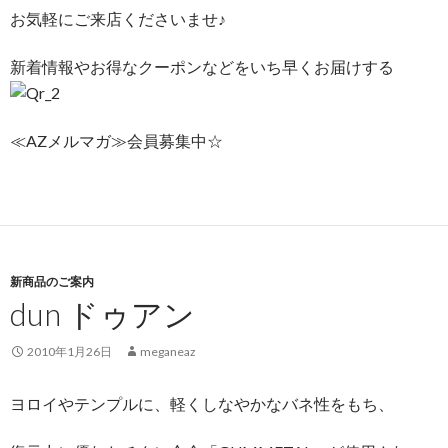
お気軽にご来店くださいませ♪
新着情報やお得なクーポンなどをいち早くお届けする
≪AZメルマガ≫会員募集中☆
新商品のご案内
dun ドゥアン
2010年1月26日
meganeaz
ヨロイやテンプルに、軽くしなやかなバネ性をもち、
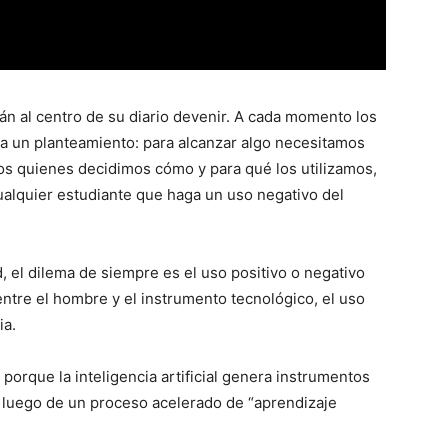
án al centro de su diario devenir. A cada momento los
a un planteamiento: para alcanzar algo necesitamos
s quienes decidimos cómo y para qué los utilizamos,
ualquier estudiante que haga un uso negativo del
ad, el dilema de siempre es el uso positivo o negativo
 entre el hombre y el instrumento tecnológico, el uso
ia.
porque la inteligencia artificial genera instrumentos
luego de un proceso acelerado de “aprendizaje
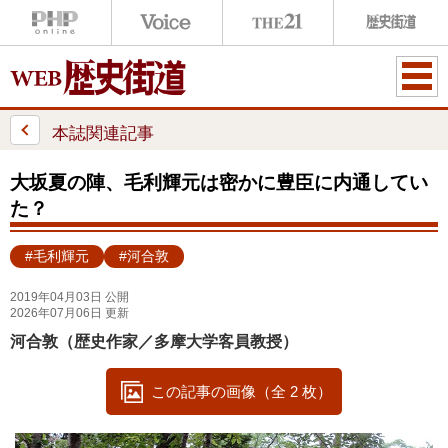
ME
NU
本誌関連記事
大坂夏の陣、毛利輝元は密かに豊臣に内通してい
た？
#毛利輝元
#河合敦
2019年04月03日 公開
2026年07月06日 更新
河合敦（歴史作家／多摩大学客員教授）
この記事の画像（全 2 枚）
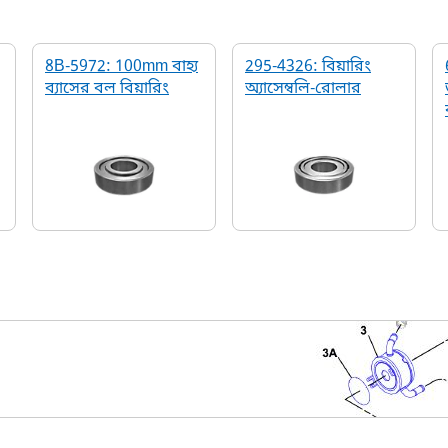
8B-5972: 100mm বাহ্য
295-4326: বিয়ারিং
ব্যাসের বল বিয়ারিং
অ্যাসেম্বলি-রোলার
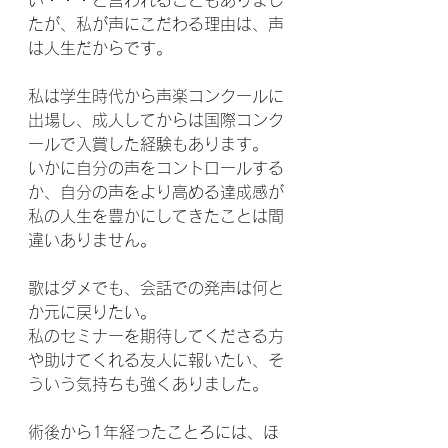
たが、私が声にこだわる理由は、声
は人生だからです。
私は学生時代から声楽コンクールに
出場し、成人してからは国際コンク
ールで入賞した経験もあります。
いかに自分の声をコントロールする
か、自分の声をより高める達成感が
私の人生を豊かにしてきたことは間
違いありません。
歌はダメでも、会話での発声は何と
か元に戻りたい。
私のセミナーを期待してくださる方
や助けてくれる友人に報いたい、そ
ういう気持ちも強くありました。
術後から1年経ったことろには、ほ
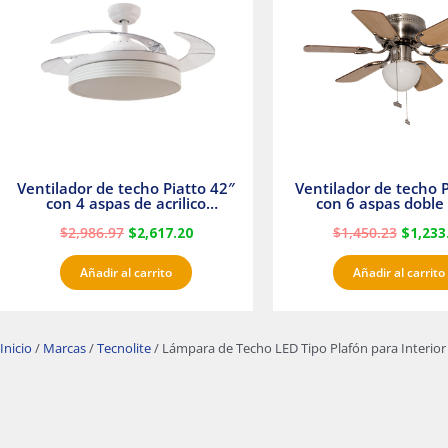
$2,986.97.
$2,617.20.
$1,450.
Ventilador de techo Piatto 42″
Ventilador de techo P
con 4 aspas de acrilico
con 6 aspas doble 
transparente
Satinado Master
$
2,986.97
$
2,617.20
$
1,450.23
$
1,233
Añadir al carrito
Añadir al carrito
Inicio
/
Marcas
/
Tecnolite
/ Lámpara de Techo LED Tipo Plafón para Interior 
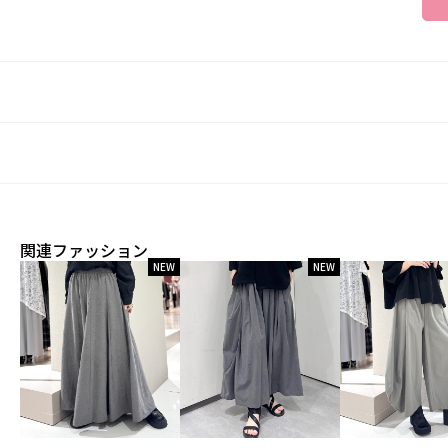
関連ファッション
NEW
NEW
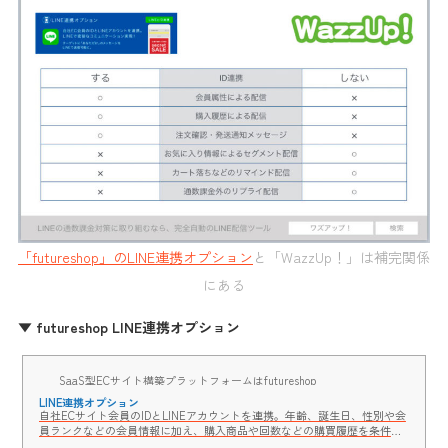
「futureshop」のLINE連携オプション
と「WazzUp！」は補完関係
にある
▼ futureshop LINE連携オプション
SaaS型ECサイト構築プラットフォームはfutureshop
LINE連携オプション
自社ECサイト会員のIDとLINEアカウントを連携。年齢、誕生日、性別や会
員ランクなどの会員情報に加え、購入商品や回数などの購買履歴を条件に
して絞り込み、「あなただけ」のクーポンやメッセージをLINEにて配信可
..........
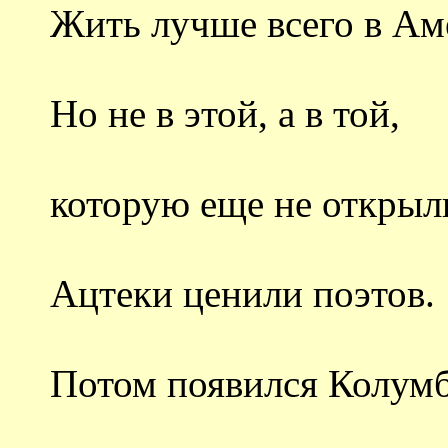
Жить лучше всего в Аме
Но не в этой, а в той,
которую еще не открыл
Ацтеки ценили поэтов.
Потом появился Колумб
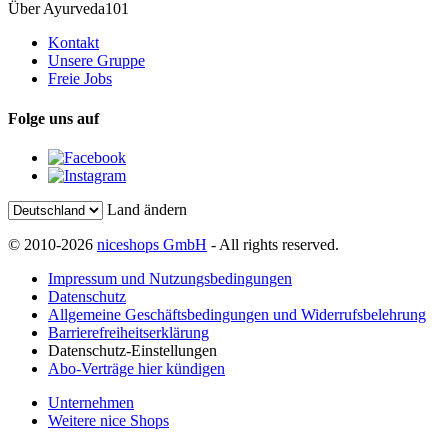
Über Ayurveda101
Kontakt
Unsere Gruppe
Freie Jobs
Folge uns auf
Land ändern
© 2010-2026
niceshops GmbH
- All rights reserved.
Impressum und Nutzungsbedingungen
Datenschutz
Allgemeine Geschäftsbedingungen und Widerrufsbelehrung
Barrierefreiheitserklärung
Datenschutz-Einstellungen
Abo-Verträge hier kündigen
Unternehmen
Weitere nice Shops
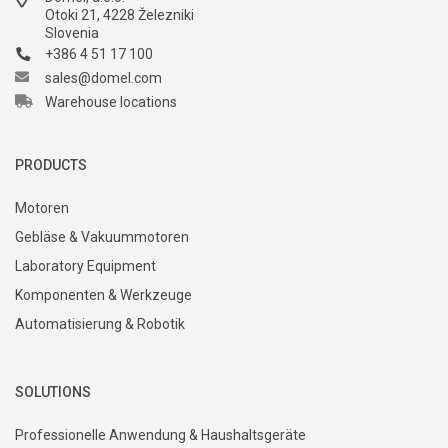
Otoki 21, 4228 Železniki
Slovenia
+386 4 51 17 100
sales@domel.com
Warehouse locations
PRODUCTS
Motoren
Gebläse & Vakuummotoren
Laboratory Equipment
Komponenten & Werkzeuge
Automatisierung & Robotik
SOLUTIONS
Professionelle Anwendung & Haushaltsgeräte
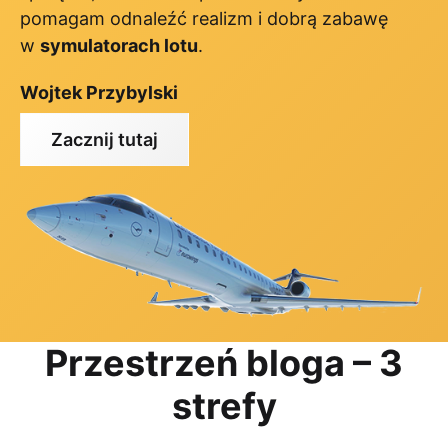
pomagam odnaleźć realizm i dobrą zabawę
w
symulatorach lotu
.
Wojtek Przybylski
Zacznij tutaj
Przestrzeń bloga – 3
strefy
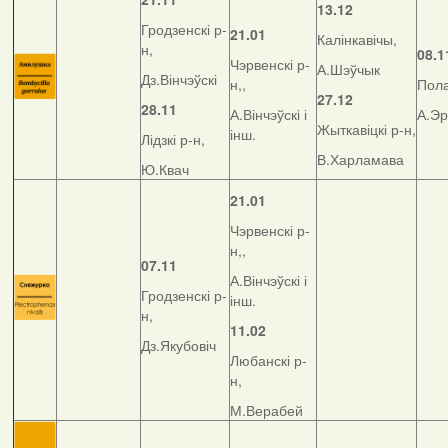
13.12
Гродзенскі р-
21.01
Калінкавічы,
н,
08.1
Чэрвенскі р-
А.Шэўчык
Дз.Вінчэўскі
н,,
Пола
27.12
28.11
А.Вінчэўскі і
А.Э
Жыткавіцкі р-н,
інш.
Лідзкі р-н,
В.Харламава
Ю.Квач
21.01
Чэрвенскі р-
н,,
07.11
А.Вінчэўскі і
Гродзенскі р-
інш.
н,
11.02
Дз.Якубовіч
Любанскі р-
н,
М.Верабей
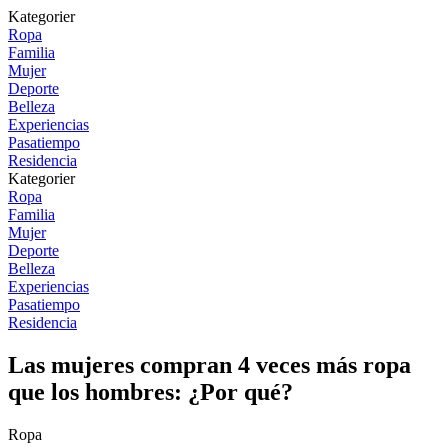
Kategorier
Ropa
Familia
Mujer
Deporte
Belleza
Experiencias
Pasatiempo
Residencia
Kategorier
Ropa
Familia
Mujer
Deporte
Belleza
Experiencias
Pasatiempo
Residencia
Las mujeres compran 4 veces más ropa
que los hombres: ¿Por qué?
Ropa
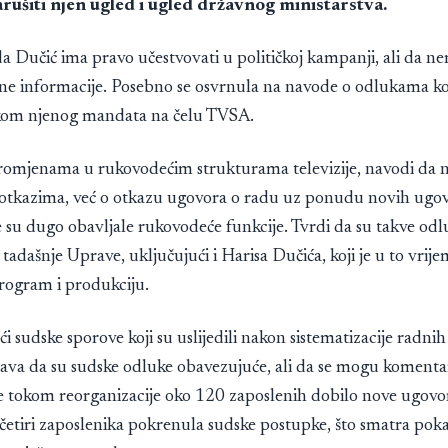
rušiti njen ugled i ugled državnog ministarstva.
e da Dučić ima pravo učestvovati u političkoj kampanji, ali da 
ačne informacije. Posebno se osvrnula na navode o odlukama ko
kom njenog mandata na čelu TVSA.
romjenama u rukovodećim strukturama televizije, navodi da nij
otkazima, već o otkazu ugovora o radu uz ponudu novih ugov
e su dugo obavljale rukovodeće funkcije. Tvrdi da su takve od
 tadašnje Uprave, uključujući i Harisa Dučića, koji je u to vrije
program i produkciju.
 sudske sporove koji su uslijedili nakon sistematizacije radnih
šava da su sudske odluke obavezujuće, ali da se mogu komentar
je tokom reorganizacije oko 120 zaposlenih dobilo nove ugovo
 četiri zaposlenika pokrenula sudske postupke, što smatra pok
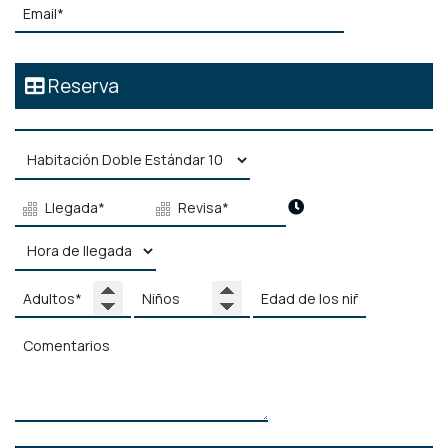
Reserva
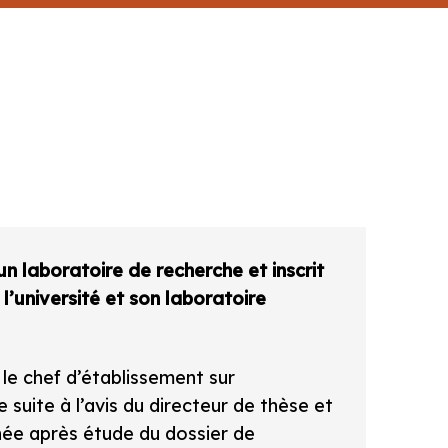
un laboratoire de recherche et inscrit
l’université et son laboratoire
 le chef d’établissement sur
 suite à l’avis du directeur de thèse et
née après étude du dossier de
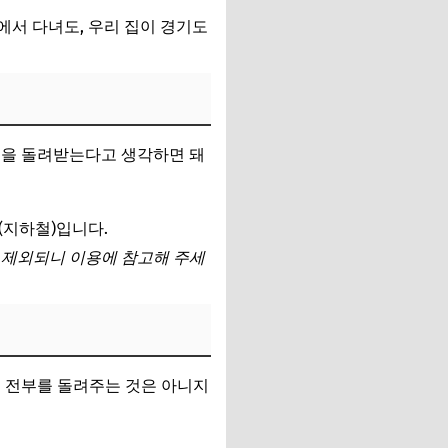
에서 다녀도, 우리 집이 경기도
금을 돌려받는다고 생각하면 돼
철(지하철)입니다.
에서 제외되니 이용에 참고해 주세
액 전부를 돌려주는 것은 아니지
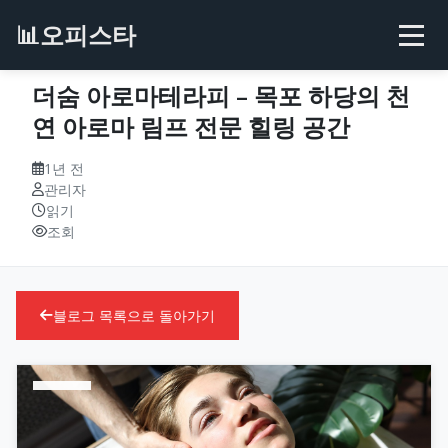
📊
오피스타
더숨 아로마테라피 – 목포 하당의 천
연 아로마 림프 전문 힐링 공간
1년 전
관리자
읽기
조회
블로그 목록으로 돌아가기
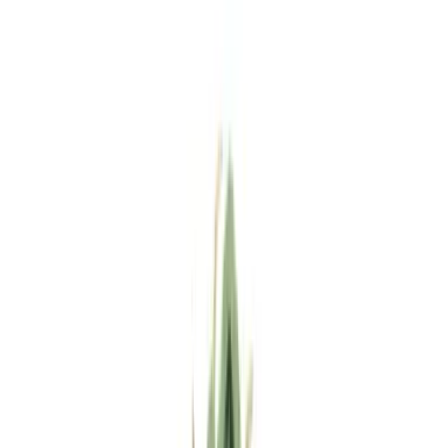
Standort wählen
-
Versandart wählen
..........
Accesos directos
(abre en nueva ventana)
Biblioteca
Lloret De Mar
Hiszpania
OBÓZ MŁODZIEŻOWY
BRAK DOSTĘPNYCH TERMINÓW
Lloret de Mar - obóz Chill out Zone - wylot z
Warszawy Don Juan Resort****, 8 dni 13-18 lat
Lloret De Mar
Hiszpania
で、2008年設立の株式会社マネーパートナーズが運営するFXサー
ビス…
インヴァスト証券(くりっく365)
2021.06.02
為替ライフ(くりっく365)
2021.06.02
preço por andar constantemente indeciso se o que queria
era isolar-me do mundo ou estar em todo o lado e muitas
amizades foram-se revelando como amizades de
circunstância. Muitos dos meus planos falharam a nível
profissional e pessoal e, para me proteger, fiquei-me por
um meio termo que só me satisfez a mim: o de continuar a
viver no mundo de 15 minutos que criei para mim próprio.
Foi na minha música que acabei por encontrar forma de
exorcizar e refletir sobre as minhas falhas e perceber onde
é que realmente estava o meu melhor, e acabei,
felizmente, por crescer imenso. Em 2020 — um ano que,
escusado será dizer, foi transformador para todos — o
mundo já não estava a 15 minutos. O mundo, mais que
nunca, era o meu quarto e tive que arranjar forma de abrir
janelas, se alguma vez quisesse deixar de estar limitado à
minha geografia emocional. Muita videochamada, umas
..........
__TASK OBJECTIVE__
Among the lines of the data, identify those with the word "laboratoire". Copy each of them.

__ANSWER__
un laboratoire de recherche et inscrit
l’université et son laboratoire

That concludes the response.